On 22 February, journalist Muhammad Bekzhanov was released after 17 years in prison. His sentence was handed down after an unfair trial and torture, and arbitrarily extended. At the end of the year, he had not been granted permission to apply for an exit visa to join his family abroad. He was not allowed to travel to Tashkent for urgent medical treatment that he required as a consequence of the torture and other ill-treatment he was subjected to.

Rights of lesbian, gay, bisexual, transgender and intersex people

The authorities repeatedly stated that they had no intention of decriminalizing consensual sexual relations between men, which constituted a crime punishable by a prison term of up to three years.

Same-sex consensual sexual relations remained highly stigmatized, and LGBTI people were regularly subjected to violence, arbitrary arrests, detention and discrimination by state and non-state actors.

Forced labour and slavery

In August, a presidential decree formally banned the forcible recruitment of children, students, medical personnel and teaching staff to work in the cotton fields. During his speech to the UN General Assembly in September, President Mirzioiev acknowledged the use of forced labour in the cotton industry in Uzbekistan and pledged to end it.

Nevertheless, human rights defenders and independent monitors detailed cases of hundreds of medical personnel and teaching staff being forced to work in the cotton fields, in poor working conditions. In some regions, they documented children harvesting cotton, despite the August ban. The authorities threatened those who refused to work in the cotton fields with large fines, dismissal or the loss of social benefits.

Police and local authorities tried to stop human rights activists from monitoring the work in the cotton fields, in some cases using intimidation, force, and arbitrary detention.

In March, police detained human rights defender Elena Urlaeva and forcibly confined her in a psychiatric hospital for a month. This was to prevent her from attending a scheduled meeting with visiting delegations from the World Bank and the ILO in Tashkent to discuss her findings of the common practice of forced labour in the cotton industry. Between August and November, police repeatedly detained her for brief periods of time to stop her talking to medical and teaching staff in the cotton fields.

Freedom of religion and belief

In August, the President publicly called for a review of the charges against people detained on suspicion of possessing banned religious or “extremist” materials. He also called for people who regretted joining unregistered Islamic movements, to be “rehabilitated”. The authorities also announced that they had removed more than 15,000 names from a “blacklist” of up to 18,000 people suspected of membership of banned or unregistered religious movements and groups.

However, security forces continued to detain dozens of people accused of being members of banned “extremist” groups, including labour migrants returning from abroad. Relatives and human rights activists reported that police and NSS officers tortured many of the people accused of illegal membership to “confess” to fabricated charges, and that judges continued to ignore credible allegations, even when confronted with physical signs of torture in the court room, and admitted them as evidence.

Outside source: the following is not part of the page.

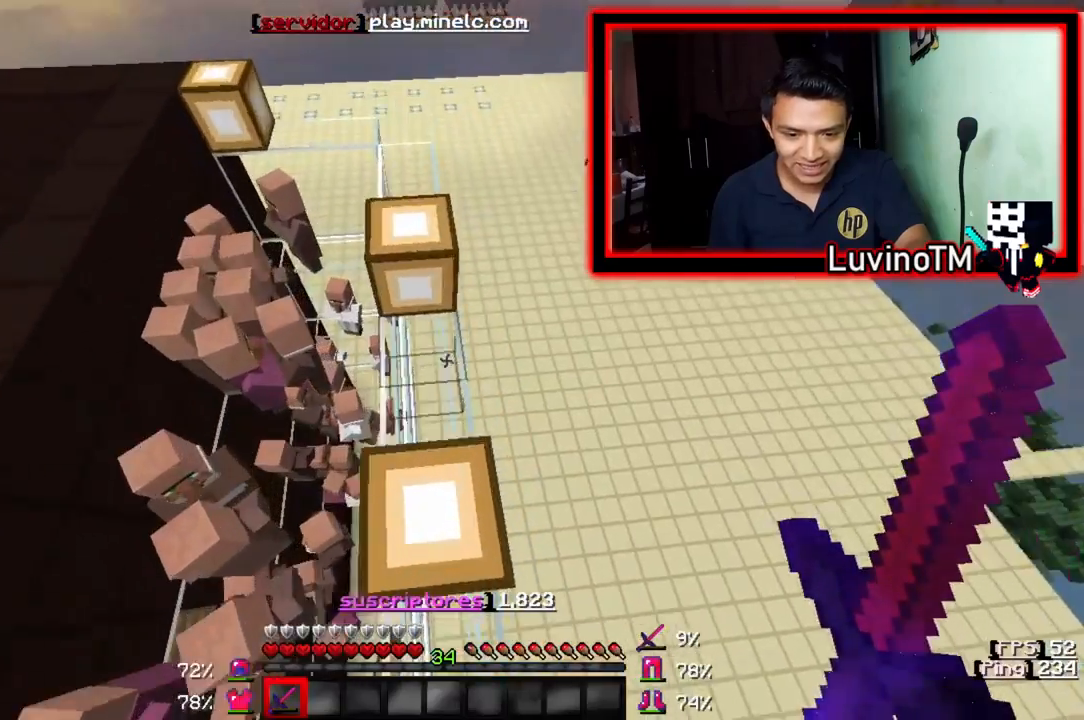
{"keys": ["s"], "events": [[167, "w", "down"], [467, "s", "down"], [467, "w", "up"]]}
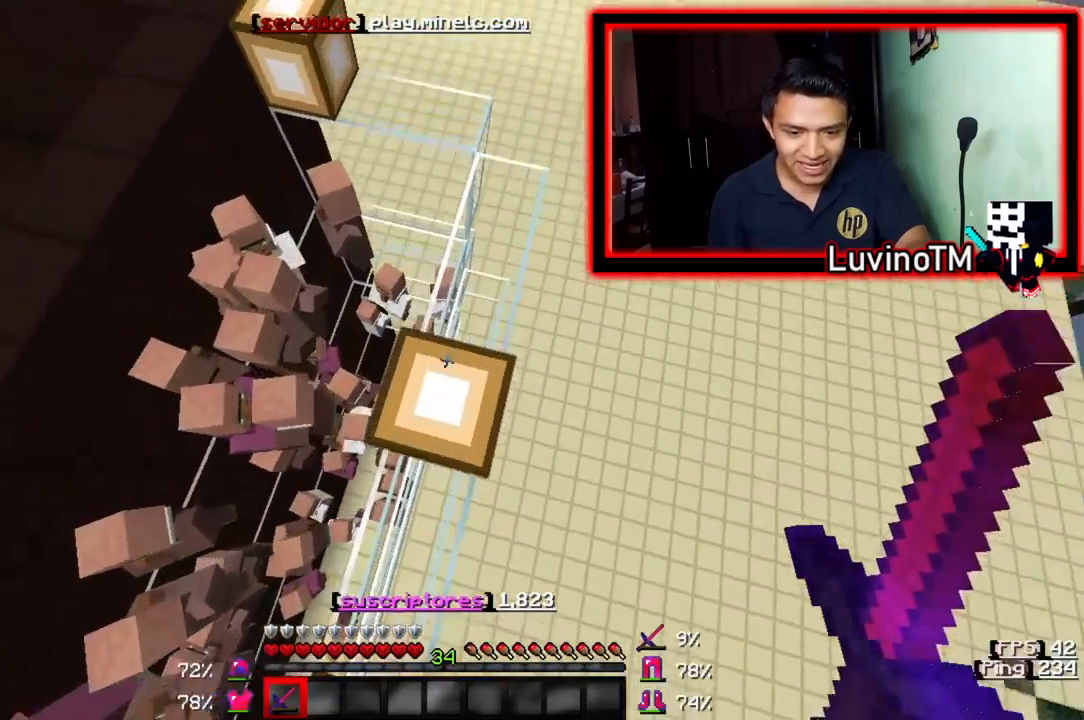
{"keys": [], "events": [[300, "s", "up"]]}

In October, the UN Special Rapporteur on freedom of religion or belief visited Uzbekistan at the invitation of the authorities. He was the first representative of the UN Special Procedures to be granted access to Uzbekistan since 2002. In his preliminary findings he noted that religious practice was “subject to excessive regulations that prioritize security over freedom”.

Counter-terror and security

The authorities continued to secure forcible returns, including through extradition proceedings, of Uzbekistani nationals they identified as threats to the “constitutional order” or national security.

NSS officers continued to abduct wanted individuals (so-called renditions) from abroad.

Those abducted or otherwise forcibly returned were placed in incommunicado detention, often in undisclosed locations, and tortured or otherwise ill-treated to force them to confess or incriminate others. In many cases, security forces pressured relatives not to seek support from human rights organizations, and not to file complaints about alleged human rights violations.